For most of my adult life, adventure meant movement — and I’ve had plenty of it. Dental clinics in Cambodia, Kathmandu, and Guatemala. Family adventures to beautiful and exotic places. New hobbies that pull me into deep dives. My friends tease me about that — once I find something new, I go all in. I’ve found new rivers to wade in, bigger fish to catch, new mountain trails to climb, new faces to meet, new conversations that light up the air with laughter, insight, and connection. I am blessed.
Yet I realize now that I was always moving toward something — a new experience, a new horizon, a new version of myself waiting just around the bend. A new relationship into which I could pour my love. That momentum kept me alive for decades. It gave me purpose, energy, a reason to keep saying yes.
But lately, I’ve begun to wonder if I mistook movement for life itself.
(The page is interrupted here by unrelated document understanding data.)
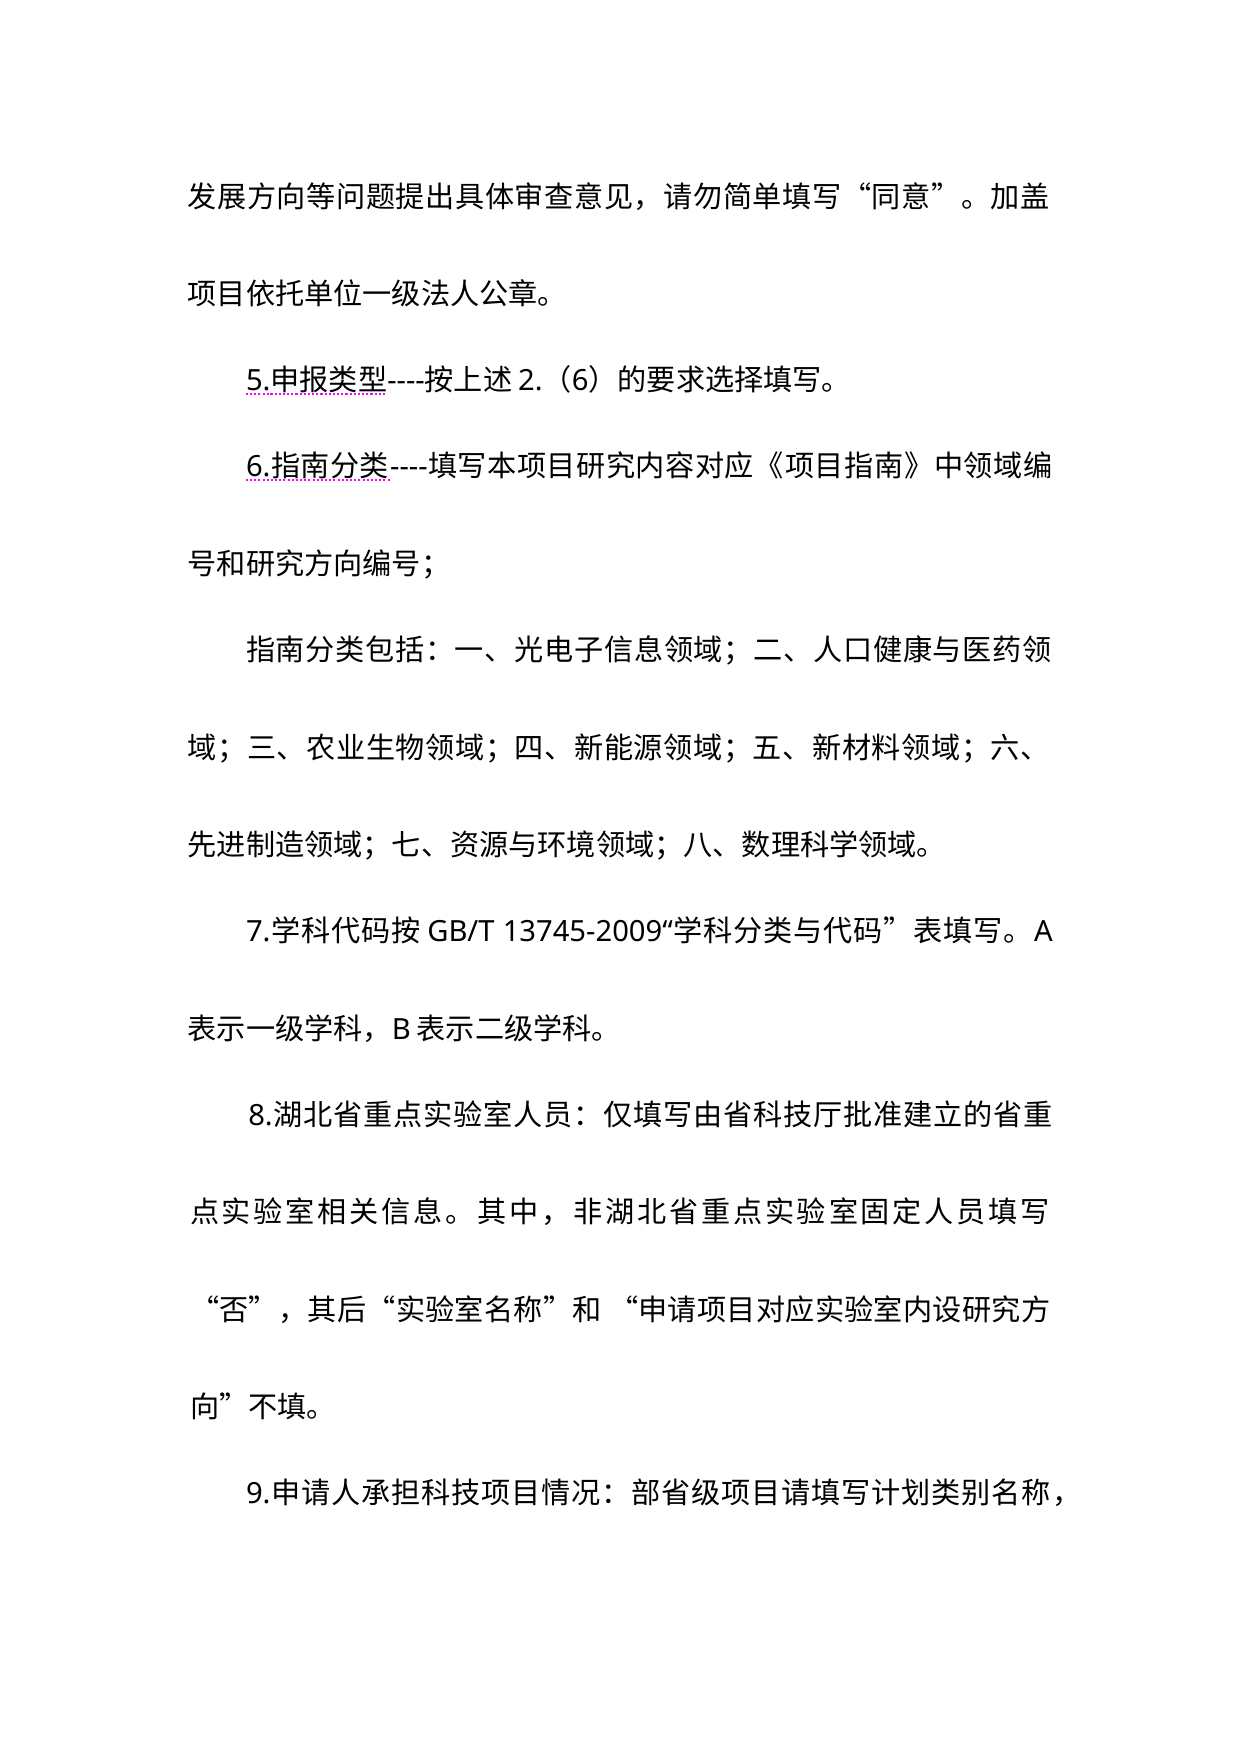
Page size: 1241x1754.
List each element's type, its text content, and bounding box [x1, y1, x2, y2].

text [187, 162, 1053, 324]
text 8.湖北省重点实验室人员：仅填写由省科技厅批准建立的省重点实验室相关信息。其中，非湖北省重点实验室固定人员填写“否”，其后“实验室名称”和 “申请项目对应实验室内设研究方向”不填。 [190, 1080, 1053, 1438]
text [187, 1459, 1053, 1524]
text 6.指南分类----填写本项目研究内容对应《项目指南》中领域编号和研究方向编号； [187, 432, 1053, 594]
text 7.学科代码按GB/T 13745-2009“学科分类与代码”表填写。A表示一级学科，B表示二级学科。 [187, 897, 1053, 1059]
text 指南分类包括：一、光电子信息领域；二、人口健康与医药领域；三、农业生物领域；四、新能源领域；五、新材料领域；六、先进制造领域；七、资源与环境领域；八、数理科学领域。 [187, 615, 1053, 875]
text 5.申报类型----按上述2.（6）的要求选择填写。 [187, 346, 1053, 411]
At a Modern Elder Academy workshop on the warm Baja coast, led by the founder Chip Conley, I took a deeper look at my life’s arc through the lens of the Hero’s Journey. Chip, with his sweet, dimpled grin, gently probed each of us to draw on our own insights, to help us distill the lessons of our life’s arc, to find patterns within our story, to know ourselves better, and to gain wisdom, with the goal of sharing our wisdom for the greater good.
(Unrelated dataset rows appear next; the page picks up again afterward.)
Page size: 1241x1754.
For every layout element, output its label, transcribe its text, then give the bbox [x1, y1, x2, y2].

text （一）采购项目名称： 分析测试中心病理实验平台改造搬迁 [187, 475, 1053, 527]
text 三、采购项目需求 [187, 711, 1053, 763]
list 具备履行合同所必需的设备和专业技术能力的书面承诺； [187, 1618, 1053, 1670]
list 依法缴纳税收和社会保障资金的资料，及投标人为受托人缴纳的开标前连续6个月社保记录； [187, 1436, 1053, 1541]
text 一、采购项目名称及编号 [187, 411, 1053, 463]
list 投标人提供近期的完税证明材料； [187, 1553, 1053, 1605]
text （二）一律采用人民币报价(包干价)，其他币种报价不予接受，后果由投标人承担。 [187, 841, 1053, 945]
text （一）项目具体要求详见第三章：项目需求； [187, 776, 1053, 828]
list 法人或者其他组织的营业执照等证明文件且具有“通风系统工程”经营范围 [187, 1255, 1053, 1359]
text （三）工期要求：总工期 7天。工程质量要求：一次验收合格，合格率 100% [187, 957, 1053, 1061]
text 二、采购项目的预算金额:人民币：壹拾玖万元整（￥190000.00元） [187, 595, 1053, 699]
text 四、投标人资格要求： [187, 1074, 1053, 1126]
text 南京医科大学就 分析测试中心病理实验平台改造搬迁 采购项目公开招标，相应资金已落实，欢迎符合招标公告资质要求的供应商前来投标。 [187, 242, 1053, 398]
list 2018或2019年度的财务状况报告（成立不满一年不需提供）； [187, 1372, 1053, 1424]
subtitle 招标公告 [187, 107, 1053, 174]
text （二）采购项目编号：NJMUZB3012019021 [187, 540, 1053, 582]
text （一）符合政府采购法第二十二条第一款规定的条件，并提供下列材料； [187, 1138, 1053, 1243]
I noticed a recurring pattern in my own life: the thrill of the next thing — the next trip, the next hobby, the next connection — which once felt like expansion and growth. Now I see that it sometimes served as a way of avoiding the quieter truths sitting right here. There’s a certain fatigue that doesn’t come from exertion, but from chasing aliveness as if it lives somewhere else. I’ve begun to sense another kind of adventure — one that doesn’t require motion. The adventure of staying.
Each morning at MEA, our mindfulness guide Teddi led us in the simple practice of sitting still — feeling our bodies, letting go of the external pull of phones, work, possessions, busy minds, and constant distraction. How do we just be?
I know that stillness, especially when on the river with Bella, my sweet Lab, resting in the sand at my feet, breathing slowly as early light filters through the cottonwoods while the soft rushing of the river bathes my ears. Nothing is happening, yet everything is. I feel the pulse of nature — the wind through the willows, birds juking and diving to catch insects during the morning hatch, my heartbeat slowing to match nature’s rhythm, the rhythm of life. Just sitting, absorbing, observing, listening, being. Teddi reminded us that this stillness is always available.
The morning stillness practice felt like discovery — a new kind of edge. A softer edge. The quiet wasn’t empty; it was full. It carries the same sense of excitement I feel standing knee-deep in the river, fly rod in hand, casting into a deep blue pool, and waiting (praying!) for the first strike.
Only now the river was within me — flowing, alive, unpredictable, and clear. I realized I didn’t need to be on the river to feel its stillness. I can be still — anytime, anywhere.
It’s taken me years to understand that my curiosity — my drive to explore and experience — was simply energy looking for form. The trick now is to let that energy turn inward: to explore depth instead of distance, to see what happens when I stop collecting experiences and start inhabiting them.
I used to chase adventure, excitement, newness. Now I let it find me.
Stillness doesn’t come naturally to someone wired like me. The mind wants to move — to analyze, to plan, to escape discomfort or boredom by running toward the next new thing. But stillness softens the edges. When I stay with what’s here — the ache of loss, the quiet joy of a morning, the uncertainty that comes with being human — I find something more reliable than excitement. I find peace.
Presence itself is infinite terrain — as wild, unpredictable, and full of wonder as any mountain, sea, or river. The difference is that this adventure asks for patience. It asks for courage of a quieter kind.
So now I practice staying. When grief rises, I stay. When loneliness knocks, I open the door and let it sit down for a while. I am capable of sitting with intense feelings, letting them wash through me, instruct me. It’s real, its life, it’s what is. When joy visits, I don’t rush to hold it or post about it — I just breathe with it. When sadness arises, I simply notice I’m feeling sad. What’s this asking me to see? Neither feeling defines me, nor circumscribes me. Both passes. And I’m still sitting here — in stillness, in quietude, with no agenda.
The adventure isn’t in chasing these states but in allowing them to move through me — each one part of the larger landscape of my life.
The quiet adventure doesn’t announce itself. It begins in small moments: the soft light through a window, fog rolling in and rolling out the valley, the sound of Bella snoring, my body exhaling after a long sigh. It’s in the silence between thoughts, where life finally becomes intimate again. Real.
Stillness isn’t the absence of life; it’s where life finally reveals itself. When I stop searching for something more, the world shows me what’s been here all along — ordinary, sacred, alive.
The real adventure is here — in the quiet, in the now.
-Mark
Mark Bayless is a writer, pediatric dentist, and outdoorsman. Splitting time between Carmel Valley and Sun Valley, exploring what it means to live with presence, purpose and an open heart.